On this inspection we have maintained a rating of requires improvement.

Outpatients

Good

Updated 18 November 2015

The Outpatient department was well led and had improved since implementing an outpatient improvement strategy. Despite the strategy being relatively new, through structured audit and review the department was able to evidence improvements in health records management, call centre management, referral to treatment (RTT) processes, increased opening hours, clinic capacity and improved patient experience.

Although there was still improvement required in referral to treatment pathways the outpatients department and trust demonstrated a commitment to continuing to improve the service long term.

As a part of the strategy the trust had pulled its outpatient services from fifteen locations to six.
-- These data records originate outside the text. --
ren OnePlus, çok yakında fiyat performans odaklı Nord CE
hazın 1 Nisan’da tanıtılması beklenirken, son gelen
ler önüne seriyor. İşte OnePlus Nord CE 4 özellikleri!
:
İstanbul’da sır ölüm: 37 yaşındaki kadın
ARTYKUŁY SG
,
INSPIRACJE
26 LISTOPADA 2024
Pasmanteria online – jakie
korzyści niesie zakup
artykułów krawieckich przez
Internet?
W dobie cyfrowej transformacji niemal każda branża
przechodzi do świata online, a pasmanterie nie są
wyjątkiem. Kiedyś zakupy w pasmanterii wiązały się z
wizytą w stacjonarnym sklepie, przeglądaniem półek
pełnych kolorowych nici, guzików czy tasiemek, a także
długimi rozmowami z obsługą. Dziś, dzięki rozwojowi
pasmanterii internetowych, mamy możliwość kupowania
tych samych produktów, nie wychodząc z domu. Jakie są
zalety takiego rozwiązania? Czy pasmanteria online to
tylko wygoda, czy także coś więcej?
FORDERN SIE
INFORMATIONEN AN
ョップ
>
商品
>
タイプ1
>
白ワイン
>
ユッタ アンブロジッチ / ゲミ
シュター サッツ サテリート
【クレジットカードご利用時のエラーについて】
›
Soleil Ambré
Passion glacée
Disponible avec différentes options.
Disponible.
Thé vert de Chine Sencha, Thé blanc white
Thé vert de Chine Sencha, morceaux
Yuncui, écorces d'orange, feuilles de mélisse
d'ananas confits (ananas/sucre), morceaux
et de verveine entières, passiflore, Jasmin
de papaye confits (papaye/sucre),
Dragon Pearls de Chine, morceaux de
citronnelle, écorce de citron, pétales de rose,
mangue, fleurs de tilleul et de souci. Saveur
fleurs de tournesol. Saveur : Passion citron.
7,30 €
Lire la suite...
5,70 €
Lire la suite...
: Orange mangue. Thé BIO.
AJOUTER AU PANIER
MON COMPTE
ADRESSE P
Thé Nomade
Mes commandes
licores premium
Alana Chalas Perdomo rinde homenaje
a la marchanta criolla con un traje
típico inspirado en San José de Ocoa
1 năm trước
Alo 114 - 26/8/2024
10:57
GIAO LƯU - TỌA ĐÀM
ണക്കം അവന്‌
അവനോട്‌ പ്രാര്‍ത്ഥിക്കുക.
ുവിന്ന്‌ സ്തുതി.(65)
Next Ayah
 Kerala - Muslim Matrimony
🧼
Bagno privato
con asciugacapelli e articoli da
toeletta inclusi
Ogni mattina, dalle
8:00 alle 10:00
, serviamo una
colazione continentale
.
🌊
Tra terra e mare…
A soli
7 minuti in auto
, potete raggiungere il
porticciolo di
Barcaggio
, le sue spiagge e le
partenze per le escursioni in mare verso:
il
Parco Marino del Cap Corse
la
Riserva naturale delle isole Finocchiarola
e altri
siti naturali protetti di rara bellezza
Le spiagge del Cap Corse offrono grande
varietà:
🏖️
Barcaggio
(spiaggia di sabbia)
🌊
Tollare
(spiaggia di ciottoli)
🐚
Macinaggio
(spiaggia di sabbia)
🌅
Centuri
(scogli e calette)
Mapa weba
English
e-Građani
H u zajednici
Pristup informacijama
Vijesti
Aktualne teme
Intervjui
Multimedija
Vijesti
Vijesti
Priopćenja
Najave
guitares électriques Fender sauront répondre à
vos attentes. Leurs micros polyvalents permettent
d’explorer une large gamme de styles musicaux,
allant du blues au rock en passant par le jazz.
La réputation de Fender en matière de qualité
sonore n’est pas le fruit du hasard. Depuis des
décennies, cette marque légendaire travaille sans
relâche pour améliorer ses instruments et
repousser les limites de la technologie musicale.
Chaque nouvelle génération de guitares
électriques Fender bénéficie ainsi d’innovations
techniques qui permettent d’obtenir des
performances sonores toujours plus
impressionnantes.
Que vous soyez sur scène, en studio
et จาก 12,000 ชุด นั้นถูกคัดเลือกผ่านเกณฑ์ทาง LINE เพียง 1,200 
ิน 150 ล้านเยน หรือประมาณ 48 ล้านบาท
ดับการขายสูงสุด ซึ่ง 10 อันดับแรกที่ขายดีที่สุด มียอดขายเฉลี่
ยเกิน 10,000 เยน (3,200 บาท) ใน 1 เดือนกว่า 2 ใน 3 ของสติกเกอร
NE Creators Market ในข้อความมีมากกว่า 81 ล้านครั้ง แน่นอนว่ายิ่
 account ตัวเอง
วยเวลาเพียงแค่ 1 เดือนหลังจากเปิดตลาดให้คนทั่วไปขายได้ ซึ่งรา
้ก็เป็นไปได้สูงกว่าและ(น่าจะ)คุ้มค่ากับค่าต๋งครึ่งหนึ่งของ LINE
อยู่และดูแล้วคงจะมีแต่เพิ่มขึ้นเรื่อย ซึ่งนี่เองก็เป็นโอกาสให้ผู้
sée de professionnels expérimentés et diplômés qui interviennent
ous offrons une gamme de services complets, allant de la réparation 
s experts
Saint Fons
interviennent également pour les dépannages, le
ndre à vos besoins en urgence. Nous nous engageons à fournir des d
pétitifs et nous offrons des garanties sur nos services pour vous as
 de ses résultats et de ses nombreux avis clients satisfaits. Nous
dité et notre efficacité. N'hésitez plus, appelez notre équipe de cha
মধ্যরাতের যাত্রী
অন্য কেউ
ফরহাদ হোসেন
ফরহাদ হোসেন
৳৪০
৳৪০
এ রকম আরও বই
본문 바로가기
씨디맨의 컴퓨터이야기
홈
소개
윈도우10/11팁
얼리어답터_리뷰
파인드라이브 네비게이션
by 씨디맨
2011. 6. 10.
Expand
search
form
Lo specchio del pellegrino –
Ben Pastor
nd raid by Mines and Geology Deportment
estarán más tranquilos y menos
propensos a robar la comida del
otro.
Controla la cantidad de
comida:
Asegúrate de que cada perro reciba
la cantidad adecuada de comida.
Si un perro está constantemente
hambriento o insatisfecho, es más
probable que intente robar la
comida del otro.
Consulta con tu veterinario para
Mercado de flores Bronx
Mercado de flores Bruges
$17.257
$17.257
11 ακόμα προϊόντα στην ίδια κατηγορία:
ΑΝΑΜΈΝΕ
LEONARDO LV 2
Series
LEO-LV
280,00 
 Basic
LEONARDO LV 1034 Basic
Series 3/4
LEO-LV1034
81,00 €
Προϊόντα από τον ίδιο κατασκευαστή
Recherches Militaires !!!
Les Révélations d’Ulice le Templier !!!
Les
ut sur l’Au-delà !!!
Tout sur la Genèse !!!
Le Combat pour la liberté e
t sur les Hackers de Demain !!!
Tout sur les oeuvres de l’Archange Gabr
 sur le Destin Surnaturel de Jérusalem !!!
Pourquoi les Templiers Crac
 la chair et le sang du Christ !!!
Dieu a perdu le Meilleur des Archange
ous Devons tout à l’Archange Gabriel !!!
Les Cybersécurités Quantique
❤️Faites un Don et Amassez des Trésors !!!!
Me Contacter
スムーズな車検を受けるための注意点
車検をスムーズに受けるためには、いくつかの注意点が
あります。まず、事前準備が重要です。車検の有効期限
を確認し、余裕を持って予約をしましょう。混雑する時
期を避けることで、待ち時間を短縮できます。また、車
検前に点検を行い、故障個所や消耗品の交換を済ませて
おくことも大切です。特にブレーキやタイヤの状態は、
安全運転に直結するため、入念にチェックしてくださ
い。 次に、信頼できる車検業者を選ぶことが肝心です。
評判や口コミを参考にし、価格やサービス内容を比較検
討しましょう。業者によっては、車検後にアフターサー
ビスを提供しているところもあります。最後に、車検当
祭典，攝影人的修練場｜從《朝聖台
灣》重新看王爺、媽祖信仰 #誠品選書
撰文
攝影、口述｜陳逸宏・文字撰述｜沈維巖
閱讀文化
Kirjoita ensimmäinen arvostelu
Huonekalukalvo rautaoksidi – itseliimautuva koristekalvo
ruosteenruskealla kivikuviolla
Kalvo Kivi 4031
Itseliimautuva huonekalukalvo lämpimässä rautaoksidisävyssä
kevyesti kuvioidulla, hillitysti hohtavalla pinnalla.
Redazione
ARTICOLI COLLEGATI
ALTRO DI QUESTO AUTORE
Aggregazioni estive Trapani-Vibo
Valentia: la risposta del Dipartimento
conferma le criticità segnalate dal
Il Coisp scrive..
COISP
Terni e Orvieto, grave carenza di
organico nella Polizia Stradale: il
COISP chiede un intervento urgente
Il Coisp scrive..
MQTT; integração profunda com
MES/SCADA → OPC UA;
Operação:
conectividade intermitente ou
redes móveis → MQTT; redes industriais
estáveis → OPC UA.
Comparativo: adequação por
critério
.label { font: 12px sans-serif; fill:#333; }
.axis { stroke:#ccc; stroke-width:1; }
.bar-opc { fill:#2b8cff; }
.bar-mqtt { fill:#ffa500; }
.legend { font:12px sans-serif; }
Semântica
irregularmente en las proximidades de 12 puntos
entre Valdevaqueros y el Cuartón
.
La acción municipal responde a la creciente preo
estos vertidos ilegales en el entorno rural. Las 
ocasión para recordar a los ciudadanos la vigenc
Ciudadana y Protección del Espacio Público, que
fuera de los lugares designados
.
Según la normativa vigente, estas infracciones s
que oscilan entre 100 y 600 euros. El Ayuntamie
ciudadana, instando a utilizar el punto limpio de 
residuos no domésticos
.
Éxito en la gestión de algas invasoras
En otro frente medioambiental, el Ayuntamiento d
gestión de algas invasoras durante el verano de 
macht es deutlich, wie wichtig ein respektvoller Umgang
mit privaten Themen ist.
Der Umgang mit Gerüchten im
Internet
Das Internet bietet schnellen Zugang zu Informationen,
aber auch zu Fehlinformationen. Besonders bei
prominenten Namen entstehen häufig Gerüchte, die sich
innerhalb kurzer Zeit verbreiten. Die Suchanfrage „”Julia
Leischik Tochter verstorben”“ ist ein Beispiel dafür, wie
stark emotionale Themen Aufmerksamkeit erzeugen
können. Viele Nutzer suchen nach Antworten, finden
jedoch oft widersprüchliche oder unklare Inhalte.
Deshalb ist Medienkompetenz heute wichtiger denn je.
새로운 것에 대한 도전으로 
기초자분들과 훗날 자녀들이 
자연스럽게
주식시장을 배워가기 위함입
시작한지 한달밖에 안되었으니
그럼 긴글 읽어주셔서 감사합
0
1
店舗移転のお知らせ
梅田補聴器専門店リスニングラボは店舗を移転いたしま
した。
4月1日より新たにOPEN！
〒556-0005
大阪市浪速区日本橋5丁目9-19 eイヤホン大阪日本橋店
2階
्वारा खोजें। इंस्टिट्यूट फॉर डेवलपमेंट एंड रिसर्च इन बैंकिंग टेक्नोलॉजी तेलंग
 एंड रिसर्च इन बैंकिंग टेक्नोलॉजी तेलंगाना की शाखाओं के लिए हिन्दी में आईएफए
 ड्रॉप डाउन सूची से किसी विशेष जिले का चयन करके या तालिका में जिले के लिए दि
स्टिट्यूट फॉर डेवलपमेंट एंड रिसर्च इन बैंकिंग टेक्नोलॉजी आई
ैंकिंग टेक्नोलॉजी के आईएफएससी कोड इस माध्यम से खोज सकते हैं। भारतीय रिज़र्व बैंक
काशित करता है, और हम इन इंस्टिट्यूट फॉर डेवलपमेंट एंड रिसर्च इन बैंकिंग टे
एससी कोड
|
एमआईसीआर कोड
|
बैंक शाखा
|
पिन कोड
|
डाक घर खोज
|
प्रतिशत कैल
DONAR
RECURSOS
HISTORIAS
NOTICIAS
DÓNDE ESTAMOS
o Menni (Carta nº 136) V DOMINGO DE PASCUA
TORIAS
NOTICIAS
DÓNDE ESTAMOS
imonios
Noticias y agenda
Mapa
We inspected five of these locations during our visit.

Managers and staff working in the department understood the strategy and there was a real sense that staff were proud of the improvements that had been made. Progress with the strategy was monitored during weekly strategy meetings with the senior team and fed down to department staff through staff meetings and bulletins.

Evidence based assessment, care and treatment was delivered in line with National Institute for Health and Care Excellence (NICE) guidelines by appropriately trained and qualified staff.

A multi-disciplinary team approach was evident across all the services provided from the outpatients and diagnostic imaging department. We observed a shared responsibility for care and treatment delivery. Staff were trained and assessed as competent before using new equipment or performing aspects of their roles.

We saw caring and compassionate care delivered by all staff working at outpatients and diagnostic imaging department. We observed throughout the outpatients department that staff treated patients, relatives and visitors in a respectful manner.

Nurse management and nursing care was particularly good. Nurses were well informed, competent and went the extra mile to improve patient’s journey through their department. Nurses and receptionists followed a ‘Meet and Greet’ protocol to ensure that patients received a consistently high level of communication and service from staff in the department.